They didn’t seem to follow my argument that even if they had encountered 100 people who were Scottish and had such issues, deciding in advance that the 101st person with a Scottish accent was also likely to have such issues was prejudice and akin to racial/ethnic profiling.
Peablair
Academia is not the natural home of working-class Belfastians, and certainly not in England. I’m sure I lost out on lectureships because I refused to anglicize my voice. I’ve been sniggered at by students, told I’m Irish, asked when I moved to the UK from Ireland, had it assumed that I’m stupid because we’re treated by many GBers as if we’re worthless trash, treated with apprehension because the person only associated my accent with the rendered violence they saw on the news, had it assumed I’m a lush because they think I’m Irish and that the Irish are mad drunks, been asked which ‘side’ I’m on (i.e.
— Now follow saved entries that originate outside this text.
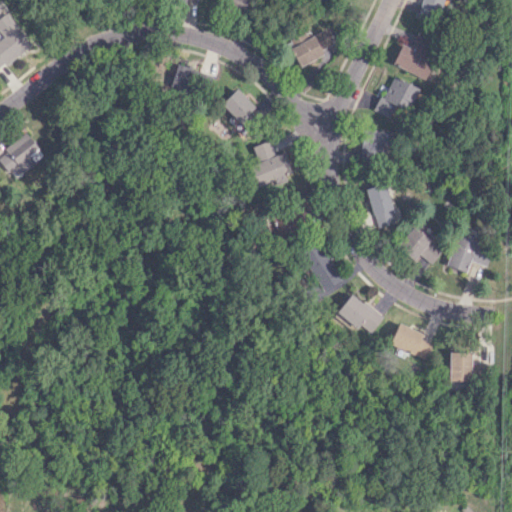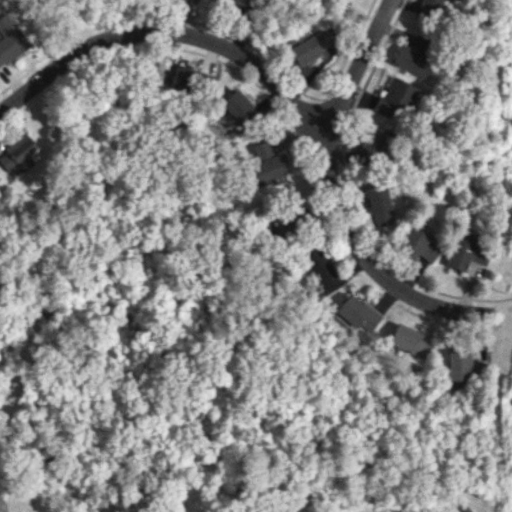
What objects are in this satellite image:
building: (170, 0)
building: (236, 4)
building: (431, 7)
building: (10, 39)
building: (311, 46)
building: (414, 57)
road: (357, 65)
building: (191, 76)
road: (286, 91)
building: (394, 96)
building: (236, 105)
building: (374, 143)
building: (18, 155)
building: (379, 204)
building: (282, 228)
building: (420, 245)
building: (466, 252)
building: (320, 266)
building: (358, 313)
building: (409, 340)
building: (458, 365)
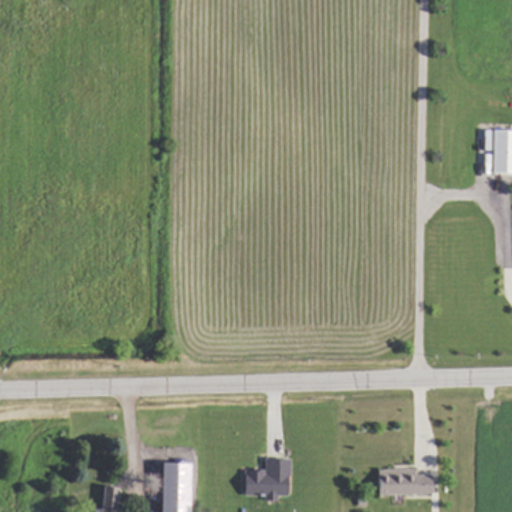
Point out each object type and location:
building: (500, 150)
road: (423, 191)
building: (492, 191)
road: (505, 240)
road: (256, 386)
road: (426, 447)
road: (129, 451)
crop: (487, 460)
building: (262, 479)
building: (397, 482)
building: (168, 487)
Protestant or Catholic), and am never done having to repeat myself because Geordies can’t seem to understand me even though I enunciate clearly and speak slowly for them without them doing the same for me.
Katie
While working as a waitress in Spain I was once asked by a fellow Englishman if I had ferrets and lived on a farm because I was from the north.
Also while working at the same job another English customer told me ‘oh, you’re actually quite intelligent despite your stupid northern accent’.
While working as an English teacher in Spain, a student once asked me why I didn’t ‘autocorrect myself and at least try to speak in standard English’.